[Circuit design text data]
# # # #

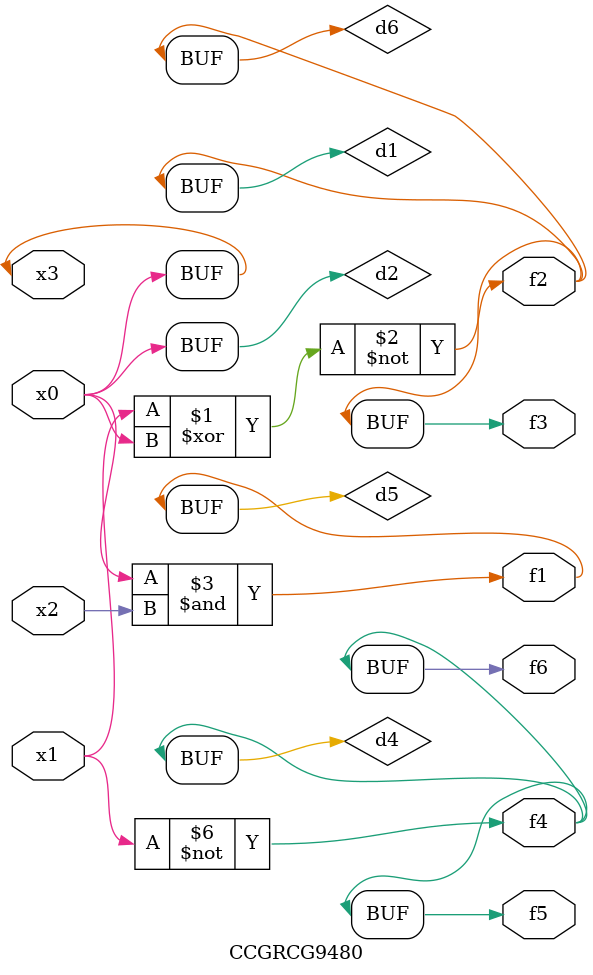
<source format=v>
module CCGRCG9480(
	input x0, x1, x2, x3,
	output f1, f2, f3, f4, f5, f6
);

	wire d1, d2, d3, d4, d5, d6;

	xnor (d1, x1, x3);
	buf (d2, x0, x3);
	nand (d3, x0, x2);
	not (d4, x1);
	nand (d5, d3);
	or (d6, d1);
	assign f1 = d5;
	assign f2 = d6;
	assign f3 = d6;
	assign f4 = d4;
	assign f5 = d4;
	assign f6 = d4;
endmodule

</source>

# # # #

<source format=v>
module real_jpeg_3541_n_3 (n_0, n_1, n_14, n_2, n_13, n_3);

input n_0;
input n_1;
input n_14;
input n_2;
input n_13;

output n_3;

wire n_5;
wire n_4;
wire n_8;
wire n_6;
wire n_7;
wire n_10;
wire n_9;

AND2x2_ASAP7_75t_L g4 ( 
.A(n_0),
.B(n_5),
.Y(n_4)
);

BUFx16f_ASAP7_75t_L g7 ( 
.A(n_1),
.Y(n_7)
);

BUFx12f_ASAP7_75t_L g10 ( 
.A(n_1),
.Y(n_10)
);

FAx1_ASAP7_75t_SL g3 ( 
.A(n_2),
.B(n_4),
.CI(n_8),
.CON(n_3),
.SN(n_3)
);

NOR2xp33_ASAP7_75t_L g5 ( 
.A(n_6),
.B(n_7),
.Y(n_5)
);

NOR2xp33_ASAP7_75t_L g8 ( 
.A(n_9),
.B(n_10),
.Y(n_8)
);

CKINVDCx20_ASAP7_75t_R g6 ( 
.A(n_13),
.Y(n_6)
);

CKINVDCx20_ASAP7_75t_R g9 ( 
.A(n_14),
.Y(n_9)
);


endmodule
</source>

# # # #

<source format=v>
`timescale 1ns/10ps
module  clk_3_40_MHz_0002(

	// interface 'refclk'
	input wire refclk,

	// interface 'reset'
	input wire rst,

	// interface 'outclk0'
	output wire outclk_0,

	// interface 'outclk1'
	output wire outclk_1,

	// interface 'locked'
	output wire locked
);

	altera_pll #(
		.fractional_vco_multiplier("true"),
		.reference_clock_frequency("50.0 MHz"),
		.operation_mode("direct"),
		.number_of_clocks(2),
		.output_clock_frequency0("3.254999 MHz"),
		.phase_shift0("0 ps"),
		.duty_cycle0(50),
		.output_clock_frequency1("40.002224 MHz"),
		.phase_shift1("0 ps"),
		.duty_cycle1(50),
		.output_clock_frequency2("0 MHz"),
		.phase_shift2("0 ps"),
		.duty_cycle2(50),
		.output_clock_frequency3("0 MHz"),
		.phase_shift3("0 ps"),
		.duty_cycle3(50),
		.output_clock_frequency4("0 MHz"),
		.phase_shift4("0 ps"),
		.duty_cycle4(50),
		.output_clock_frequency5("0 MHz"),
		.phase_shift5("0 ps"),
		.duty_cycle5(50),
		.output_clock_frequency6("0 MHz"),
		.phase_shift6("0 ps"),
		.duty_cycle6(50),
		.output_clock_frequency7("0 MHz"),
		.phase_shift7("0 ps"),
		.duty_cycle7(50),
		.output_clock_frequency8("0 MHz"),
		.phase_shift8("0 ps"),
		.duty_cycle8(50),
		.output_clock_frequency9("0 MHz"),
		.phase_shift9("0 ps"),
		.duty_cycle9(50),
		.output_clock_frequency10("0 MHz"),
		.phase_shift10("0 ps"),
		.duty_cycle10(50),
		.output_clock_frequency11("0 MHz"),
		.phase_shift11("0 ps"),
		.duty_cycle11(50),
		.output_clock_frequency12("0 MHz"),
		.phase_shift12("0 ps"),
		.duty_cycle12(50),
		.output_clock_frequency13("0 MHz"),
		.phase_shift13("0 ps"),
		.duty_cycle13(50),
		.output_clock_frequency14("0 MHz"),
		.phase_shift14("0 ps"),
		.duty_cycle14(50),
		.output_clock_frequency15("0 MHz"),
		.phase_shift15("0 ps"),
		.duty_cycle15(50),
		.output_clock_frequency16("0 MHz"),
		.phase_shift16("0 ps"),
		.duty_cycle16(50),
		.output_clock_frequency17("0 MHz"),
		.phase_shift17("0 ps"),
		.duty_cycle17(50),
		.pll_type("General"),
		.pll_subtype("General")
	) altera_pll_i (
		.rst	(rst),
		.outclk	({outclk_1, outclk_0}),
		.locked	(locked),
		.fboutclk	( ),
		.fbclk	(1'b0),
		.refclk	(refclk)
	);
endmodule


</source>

# # # #

• _Task to carry out_:
For this exercise, gather every line of the data that contains the word "refclk".

• _Answer to the problem_:
	// interface 'refclk'
	input wire refclk,
		.refclk	(refclk)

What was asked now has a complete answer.